I lost my little girl Davina @ 4 weeks old bless her, she was doing so well but never gained any weight, such a short time with us, but never to 4get, 






rest in peace my sweat heart, xx


----------



## colliemerles (Nov 2, 2007)

awww bless, is that her in the pic,,,,,, you tried your best with her,,, RIP little one,,,,,,,,,,,,,,,,,,,,,


----------



## rottiesloveragdolls (Nov 2, 2007)

yes that is a pic of her, she is @ peace now bless her, x


----------



## bee112 (Apr 12, 2008)

aww I have a tear in my eye now.. so sad... but at least she's no longer poorly


----------



## Vixie (Nov 17, 2007)

RIP little one xxx


----------



## Kay73 (Mar 26, 2008)

Ah bless xxx


----------



## Smudgeypants (Mar 21, 2008)

my rottie is keeping her company, fara loved kittens, she will be taking her as one of her own, may they rest in peace together


----------



## catzndogz (Mar 12, 2008)

Bless her shes at peace playing with my springer Lady.may they RIP XX


----------



## Guest (Apr 21, 2008)

Im so sorry its terrible when they go so youngbut you did all you could for her,it just wasnt meant to be.


----------



## bordercolliepup (Jan 9, 2008)

RIP Davina xx


----------



## rottiesloveragdolls (Nov 2, 2007)

thanx for all ur support last week when Davina passed over to her new life,


----------



## Siamese Kelly (Jan 6, 2008)

Linda-she was indeed a special little gal


----------



## Debbie (Nov 10, 2007)

Sleep Tight sweet girl


----------



## andyjakeydan (Apr 27, 2008)

thats very sad,some things just don't seem fair...


----------



## bee112 (Apr 12, 2008)

what a beautiful girl.. such a shame


----------



## griffpan (Feb 2, 2008)

aww run free little one


----------



## Emstarz (May 20, 2008)

Sleep Tight little lady.
I hope my Northy is giving you cuddles over Rainbow Bridge.

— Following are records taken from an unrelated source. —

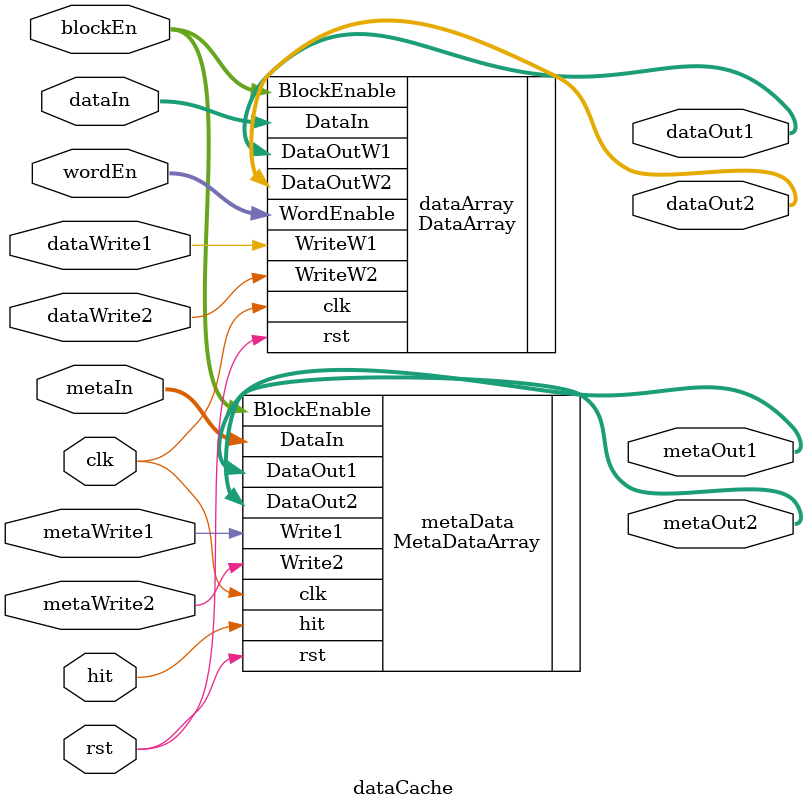
<source format=v>
module dataCache(clk, rst, metaIn, dataIn, blockEn, wordEn, metaWrite1, metaWrite2, dataWrite1, dataWrite2, metaOut1, metaOut2, dataOut1, dataOut2, hit);
	input clk, rst, metaWrite1, metaWrite2, dataWrite1, dataWrite2, hit; 
	input [7:0] metaIn;
	input [15:0] dataIn;
	input [63:0] blockEn;
	input [7:0] wordEn;
	output [7:0] metaOut1, metaOut2;
	output [15:0] dataOut1, dataOut2;
	
	// metadata array
	MetaDataArray metaData(.clk(clk), .rst(rst), .DataIn(metaIn), .Write1(metaWrite1), .Write2(metaWrite2), .BlockEnable(blockEn), .DataOut1(metaOut1), .DataOut2(metaOut2), .hit(hit));
	
	// data array
	DataArray dataArray(.clk(clk), .rst(rst), .DataIn(dataIn), .WriteW1(dataWrite1), .WriteW2(dataWrite2), .BlockEnable(blockEn), .WordEnable(wordEn), .DataOutW1(dataOut1), .DataOutW2(dataOut2));
		
endmodule
</source>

So sorry for your loss Linda it must have been so tough!


----------



## Selk67U2 (May 5, 2008)

*I've just seen this post. I'm so sorry Linda. It's very hard when you lose a baby. I lost a little girl, Skye, at 6 weeks last year, the vet said it was Fading Kitten Syndrome and there was nothing I could do

Run Free Over Rainbow Bridge Davina*


----------



## Jo P (Dec 10, 2007)

So sorry Linda only just seen this.

Run Free little Davina


----------



## carol v (Apr 13, 2008)

Very sad, so sorry, she was so pretty


----------



## ashpot (May 24, 2008)

so sorry for your sad loss thinking of you at this sad timexxx


----------